Das Fass zum Überlaufen brachte schliesslich ein angeblicher isländischer Journalist, der den türkischen Captain Emre Belözoglu nach den stundenlangen Kontrollen mit einer Spülbürste (in der Türkei hielt man sie für eine Klobürste) interviewte. Der Gipfel der Respektlosigkeit!
Doch wie sich nun herausstellte, war das «Bürsten-Interview» nur ein Scherz eines belgischen Touristen, der sich vor seinem Rückflug in die Heimat langweilte und sich kurzerhand als Journalist ausgab, als er die Ankunft der türkischen Mannschaft beobachtete. Sein Name ist Corentin Siamang. Auf Facebook hat der 26-Jährige seine unfassbare Geschichte erzählt:
Die türkischen Journalisten glauben, dass ich ihren Captain mit einer Klobürste interviewt habe. Der Skandal wird sofort in fast allen türkischen Medien aufgegriffen. Plötzlich bin ich die Schlagzeile von CNN Turkey und stehe auf der Titelseite ihres wichtigsten Sportmagazins. WTF! Der türkische Aussenminister twittert sogar darüber.

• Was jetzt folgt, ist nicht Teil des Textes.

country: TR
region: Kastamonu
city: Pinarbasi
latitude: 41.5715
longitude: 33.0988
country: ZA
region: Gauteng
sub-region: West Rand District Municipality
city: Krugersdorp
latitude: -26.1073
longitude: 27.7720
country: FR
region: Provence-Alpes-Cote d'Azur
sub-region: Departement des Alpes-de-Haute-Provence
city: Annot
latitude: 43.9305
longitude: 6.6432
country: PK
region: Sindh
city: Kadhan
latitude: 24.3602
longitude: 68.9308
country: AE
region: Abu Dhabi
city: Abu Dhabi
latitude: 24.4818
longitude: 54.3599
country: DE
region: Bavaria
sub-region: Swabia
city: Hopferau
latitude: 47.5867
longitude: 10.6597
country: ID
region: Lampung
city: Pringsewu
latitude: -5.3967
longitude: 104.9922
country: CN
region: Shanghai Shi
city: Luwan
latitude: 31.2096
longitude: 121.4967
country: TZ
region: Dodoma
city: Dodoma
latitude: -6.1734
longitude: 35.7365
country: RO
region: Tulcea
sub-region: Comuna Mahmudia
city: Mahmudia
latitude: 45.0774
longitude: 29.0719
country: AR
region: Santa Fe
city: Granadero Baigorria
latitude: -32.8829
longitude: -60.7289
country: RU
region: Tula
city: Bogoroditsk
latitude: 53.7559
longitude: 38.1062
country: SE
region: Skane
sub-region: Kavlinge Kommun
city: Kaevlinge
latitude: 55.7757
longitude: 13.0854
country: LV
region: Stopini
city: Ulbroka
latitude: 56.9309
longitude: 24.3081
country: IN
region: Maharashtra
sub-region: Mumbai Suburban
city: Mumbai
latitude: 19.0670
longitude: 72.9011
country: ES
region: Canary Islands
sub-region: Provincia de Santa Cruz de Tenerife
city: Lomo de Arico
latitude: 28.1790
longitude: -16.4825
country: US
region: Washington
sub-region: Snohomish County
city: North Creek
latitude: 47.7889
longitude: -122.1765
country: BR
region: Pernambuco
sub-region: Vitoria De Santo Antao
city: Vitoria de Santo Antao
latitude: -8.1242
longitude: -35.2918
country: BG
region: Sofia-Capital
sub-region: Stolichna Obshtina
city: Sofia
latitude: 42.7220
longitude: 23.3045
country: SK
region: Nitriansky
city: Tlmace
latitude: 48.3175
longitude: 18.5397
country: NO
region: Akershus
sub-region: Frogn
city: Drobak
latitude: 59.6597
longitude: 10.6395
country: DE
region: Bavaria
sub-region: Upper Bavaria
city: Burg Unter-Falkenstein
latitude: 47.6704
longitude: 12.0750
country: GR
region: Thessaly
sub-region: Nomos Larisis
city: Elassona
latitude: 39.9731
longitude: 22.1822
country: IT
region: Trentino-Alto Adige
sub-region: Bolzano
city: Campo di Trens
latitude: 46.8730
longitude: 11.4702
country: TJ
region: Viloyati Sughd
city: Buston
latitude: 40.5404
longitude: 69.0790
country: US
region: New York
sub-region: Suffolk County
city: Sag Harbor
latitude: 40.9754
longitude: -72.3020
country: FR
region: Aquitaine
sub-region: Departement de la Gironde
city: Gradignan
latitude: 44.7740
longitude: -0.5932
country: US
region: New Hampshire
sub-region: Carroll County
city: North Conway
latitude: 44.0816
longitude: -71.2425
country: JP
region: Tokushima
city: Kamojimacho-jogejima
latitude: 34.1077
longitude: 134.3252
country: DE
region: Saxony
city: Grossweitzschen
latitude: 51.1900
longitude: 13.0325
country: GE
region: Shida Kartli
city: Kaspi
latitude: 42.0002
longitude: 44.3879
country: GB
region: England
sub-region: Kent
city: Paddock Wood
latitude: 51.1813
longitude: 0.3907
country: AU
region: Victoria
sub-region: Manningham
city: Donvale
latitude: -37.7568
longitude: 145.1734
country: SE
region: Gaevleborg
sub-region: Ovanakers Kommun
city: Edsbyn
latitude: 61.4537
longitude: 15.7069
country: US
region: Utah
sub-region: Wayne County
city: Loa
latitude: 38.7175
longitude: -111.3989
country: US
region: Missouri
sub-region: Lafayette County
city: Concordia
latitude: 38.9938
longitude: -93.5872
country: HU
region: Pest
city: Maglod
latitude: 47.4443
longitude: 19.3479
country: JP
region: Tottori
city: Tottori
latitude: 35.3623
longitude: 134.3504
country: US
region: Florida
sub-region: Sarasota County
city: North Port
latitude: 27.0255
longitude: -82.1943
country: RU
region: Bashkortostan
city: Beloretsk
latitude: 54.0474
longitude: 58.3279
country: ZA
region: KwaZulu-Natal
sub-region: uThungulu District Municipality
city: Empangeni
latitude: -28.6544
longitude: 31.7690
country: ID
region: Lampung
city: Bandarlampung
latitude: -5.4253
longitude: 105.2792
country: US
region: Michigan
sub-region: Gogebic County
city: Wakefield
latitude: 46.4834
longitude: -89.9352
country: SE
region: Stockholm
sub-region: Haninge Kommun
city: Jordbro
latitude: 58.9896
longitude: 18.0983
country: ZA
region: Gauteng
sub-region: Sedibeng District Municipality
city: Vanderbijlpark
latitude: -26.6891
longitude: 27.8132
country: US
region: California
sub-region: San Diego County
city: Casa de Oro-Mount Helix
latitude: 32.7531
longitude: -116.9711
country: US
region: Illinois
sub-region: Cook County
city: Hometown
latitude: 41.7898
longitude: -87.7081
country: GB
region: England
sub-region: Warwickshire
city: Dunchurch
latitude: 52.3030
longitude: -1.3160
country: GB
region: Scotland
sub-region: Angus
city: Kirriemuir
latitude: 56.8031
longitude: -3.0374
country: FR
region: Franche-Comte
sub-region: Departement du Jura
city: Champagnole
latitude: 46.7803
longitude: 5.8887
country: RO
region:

Der Wahnsinn hört nicht auf. Denn die Suche nach diesem Journalisten mit seiner Klobürste, der den türkischen Captain interviewt hat, führt bald zu meinem Profil auf Facebook. Eine türkische Seite mit mehr als einer halben Million Mitgliedern ‹entlarvt› mich und identifiziert mich als den isländischen Sündenbock. Mit Tausenden von Hassbotschaften als Folge ... Ich habe wirklich nichts mit der dreistündigen Verspätung des Teams am Zoll zu tun.
Beruhigen wir uns. Es war übrigens keine Toilettenbürste, sondern eine (saubere) Spülbürste. Das ist Humor. Es war nur ein Scherz und ich wollte mit Sicherheit niemanden verletzen. Ausserdem gibt es kein Gesetz, das mir verbietet, mit einer Spülbürste auf jemanden zuzugehen. Ich habe ihn auch einfach gefragt, wie er sich nach diesem grossartigen Sieg gegen Frankreich gefühlt hat.
Zum Schluss: Eine Spülbürste ist definitiv praktischer als Mikrofon als eine Klobürste.»
Kurz nach der Veröffentlichung seiner Geschichte wurde Siamangs Facebook-Account gehackt und mit unterstützenden Posts für die türkische Nationalmannschaft geflutet.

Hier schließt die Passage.